LayerCake training scripts expect pre-tokenized corpora stored as 1D NumPy arrays of
integer token IDs (.npy files). This document explains how to prepare the data.
| Variable in scripts | Purpose | Recommended source |
|---|---|---|
data/tokens/c4_train.npy |
Main training data | C4 (allenai/c4) |
data/tokens/c4_val.npy |
C4 validation | C4 validation split |
data/tokens/wikitext2.npy |
Held-out eval | WikiText-2 test split |
data/tokens/<domain>_train.npy |
Domain training | Domain-specific corpus |
data/tokens/<domain>_val.npy |
Domain eval | Domain-specific corpus |
LayerCake uses a 16,000-vocab SentencePiece BPE tokenizer. Train one on your corpus:
python -c "
import sentencepiece as spm
spm.SentencePieceTrainer.train(
input='<your_text_file.txt>',
model_prefix='tokenizer/layercake_sp',
vocab_size=16000,
character_coverage=0.9999,
model_type='bpe',
)
"Or use any tokenizer that maps text → integer IDs in [0, 16000).
import sentencepiece as spm
import numpy as np
sp = spm.SentencePieceProcessor()
sp.Load("tokenizer/layercake_sp.model")
# Read raw text file, tokenize, flatten to 1D array
tokens = []
with open("raw_corpus.txt", "r", encoding="utf-8") as f:
for line in f:
ids = sp.EncodeAsIds(line.strip())
tokens.extend(ids)
arr = np.array(tokens, dtype=np.int32)
np.save("data/tokens/c4_train.npy", arr)
print(f"Saved {len(arr):,} tokens")- Shape:
(N,)— 1D array of integers - dtype:
int32orint64 - Values: in range
[0, vocab_size) - Minimum length:
seq_len + 1(e.g., 257 for seq_len=256)
The LM1DDataset in data.py builds sliding windows from this array automatically.

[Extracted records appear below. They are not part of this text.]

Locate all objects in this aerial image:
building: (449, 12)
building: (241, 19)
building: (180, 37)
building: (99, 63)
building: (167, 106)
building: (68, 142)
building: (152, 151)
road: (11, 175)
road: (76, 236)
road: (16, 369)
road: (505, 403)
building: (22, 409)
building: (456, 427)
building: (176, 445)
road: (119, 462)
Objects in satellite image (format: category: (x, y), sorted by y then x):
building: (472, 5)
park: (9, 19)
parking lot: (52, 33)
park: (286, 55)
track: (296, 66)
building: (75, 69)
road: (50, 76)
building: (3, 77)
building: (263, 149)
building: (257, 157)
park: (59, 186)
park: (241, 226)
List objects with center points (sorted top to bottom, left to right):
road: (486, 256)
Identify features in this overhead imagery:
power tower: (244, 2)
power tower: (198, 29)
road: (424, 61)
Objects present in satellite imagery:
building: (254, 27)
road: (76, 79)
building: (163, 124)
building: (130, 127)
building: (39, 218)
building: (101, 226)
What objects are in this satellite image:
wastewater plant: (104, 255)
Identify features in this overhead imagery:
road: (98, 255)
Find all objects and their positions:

There is no special end-of-document token required (though adding one is recommended
to prevent cross-document context bleed in training).

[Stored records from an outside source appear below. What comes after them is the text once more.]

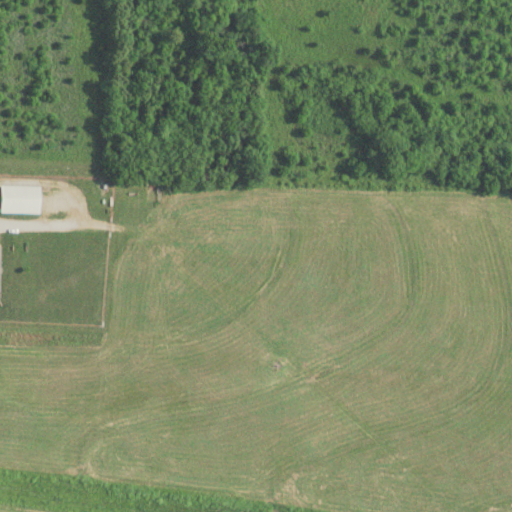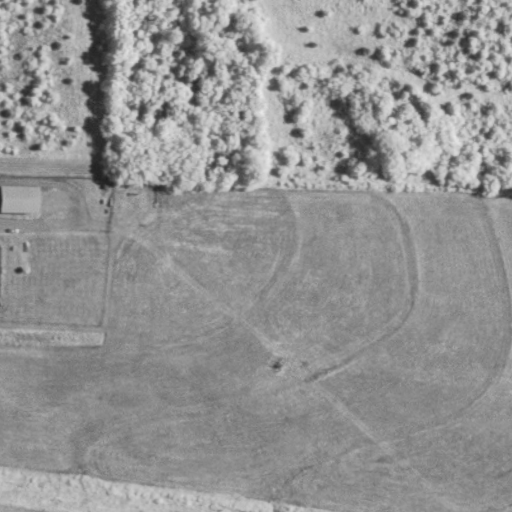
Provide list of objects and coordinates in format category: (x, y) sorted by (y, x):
building: (20, 199)
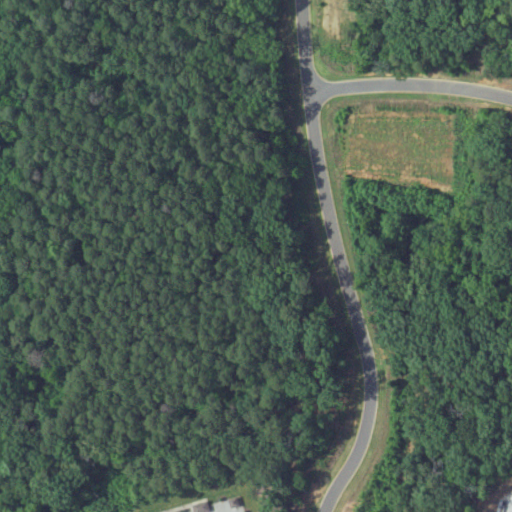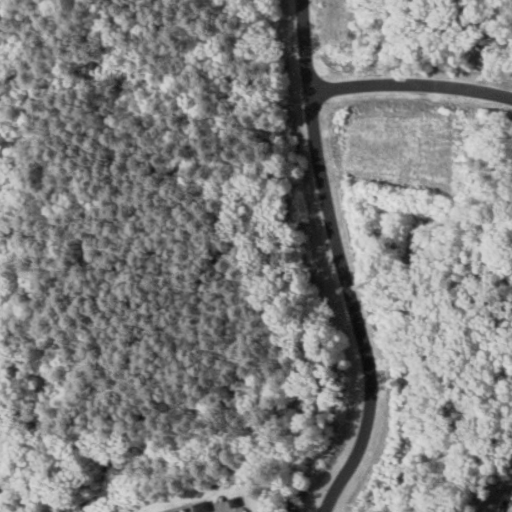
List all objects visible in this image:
road: (411, 85)
road: (341, 261)
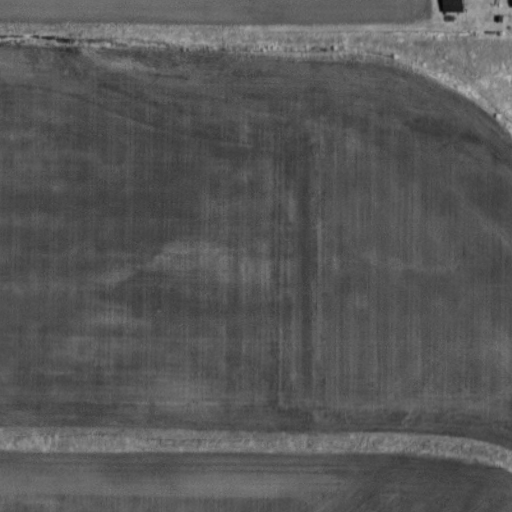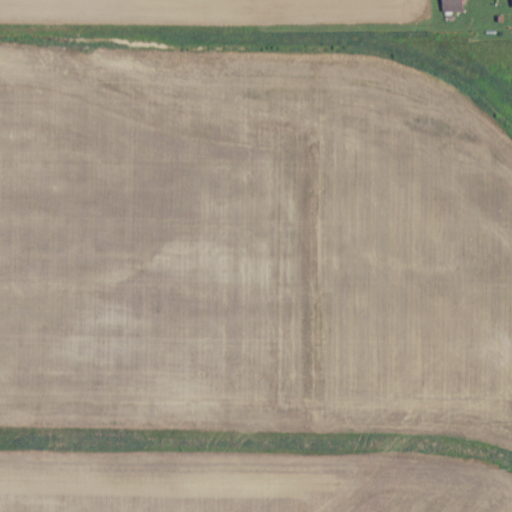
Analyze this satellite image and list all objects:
building: (451, 5)
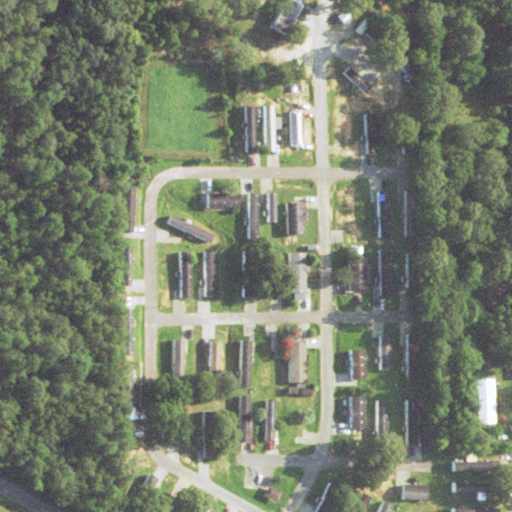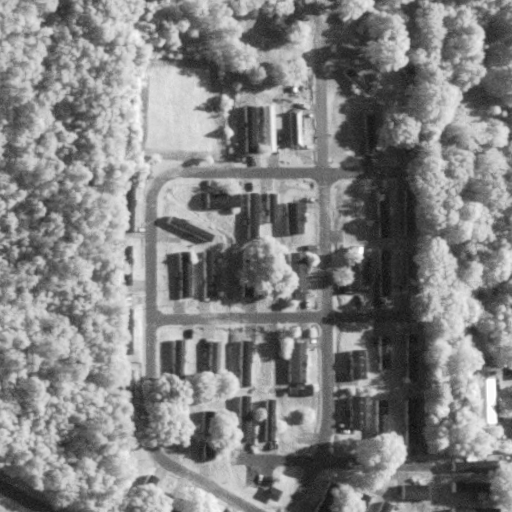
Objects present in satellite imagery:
building: (285, 15)
building: (382, 43)
building: (405, 75)
building: (356, 79)
building: (391, 94)
building: (348, 125)
building: (269, 126)
building: (248, 127)
building: (294, 127)
building: (249, 128)
building: (268, 128)
building: (295, 131)
building: (406, 131)
building: (350, 133)
building: (370, 133)
building: (370, 133)
building: (221, 199)
building: (221, 200)
building: (270, 206)
building: (271, 207)
building: (126, 208)
building: (127, 208)
building: (407, 211)
building: (350, 213)
building: (381, 213)
building: (408, 213)
building: (382, 214)
building: (251, 215)
building: (251, 216)
building: (293, 217)
building: (293, 218)
building: (188, 227)
building: (188, 228)
building: (125, 264)
building: (126, 264)
building: (410, 269)
building: (383, 271)
building: (272, 272)
building: (295, 272)
building: (357, 272)
building: (357, 272)
building: (383, 272)
building: (183, 273)
building: (207, 273)
building: (246, 273)
building: (184, 274)
building: (207, 274)
building: (295, 274)
building: (410, 274)
building: (173, 281)
building: (304, 305)
building: (124, 330)
building: (126, 331)
building: (383, 351)
building: (460, 351)
building: (383, 353)
building: (409, 355)
building: (212, 357)
building: (410, 357)
building: (176, 358)
building: (213, 361)
building: (296, 361)
building: (243, 362)
building: (296, 362)
building: (176, 363)
building: (244, 363)
building: (265, 363)
building: (356, 363)
building: (357, 364)
building: (510, 369)
building: (300, 385)
building: (122, 386)
building: (453, 387)
building: (126, 388)
building: (292, 390)
building: (483, 400)
building: (356, 412)
building: (357, 412)
building: (380, 415)
building: (242, 417)
building: (268, 417)
building: (510, 417)
building: (268, 418)
building: (243, 419)
building: (178, 420)
building: (409, 421)
building: (296, 422)
building: (409, 422)
building: (380, 423)
building: (207, 434)
building: (207, 434)
building: (127, 453)
building: (472, 464)
building: (473, 466)
building: (127, 481)
building: (470, 486)
building: (474, 487)
building: (413, 490)
building: (143, 492)
building: (413, 492)
building: (271, 493)
building: (272, 494)
building: (328, 498)
road: (22, 499)
building: (328, 499)
building: (360, 503)
building: (176, 505)
building: (384, 507)
building: (197, 510)
building: (473, 510)
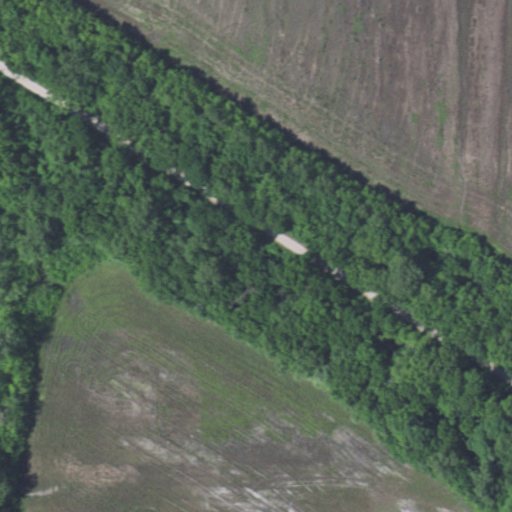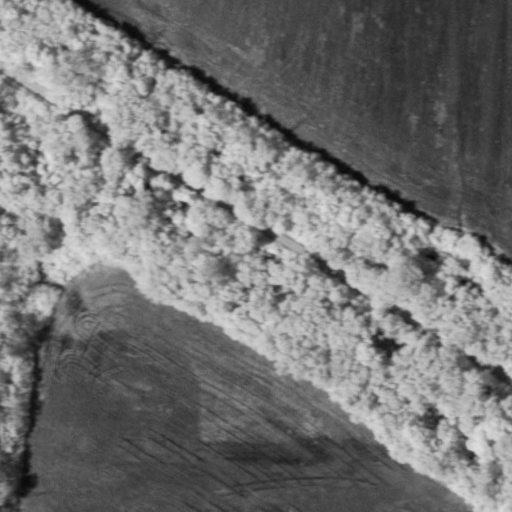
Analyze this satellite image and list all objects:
crop: (367, 88)
road: (256, 222)
crop: (196, 417)
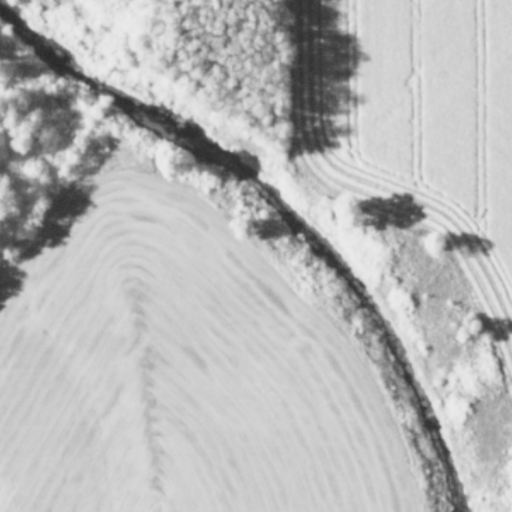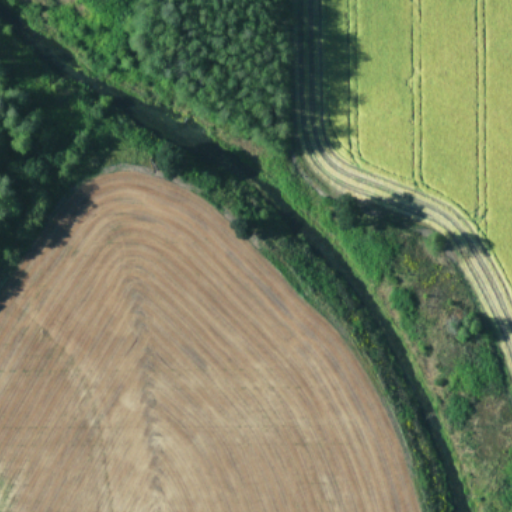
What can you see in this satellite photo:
crop: (414, 140)
crop: (155, 375)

For testing paste and architecture (not training), you can generate synthetic tokens:
import numpy as np
arr = np.random.randint(0, 16000, size=100_000, dtype=np.int32)
np.save("data/tokens/synthetic_train.npy", arr)
np.save("data/tokens/synthetic_val.npy", arr[:10000])This is sufficient to run tests/test_paste_lossless.py and verify the architecture.
It is NOT useful for PPL benchmarks or domain training.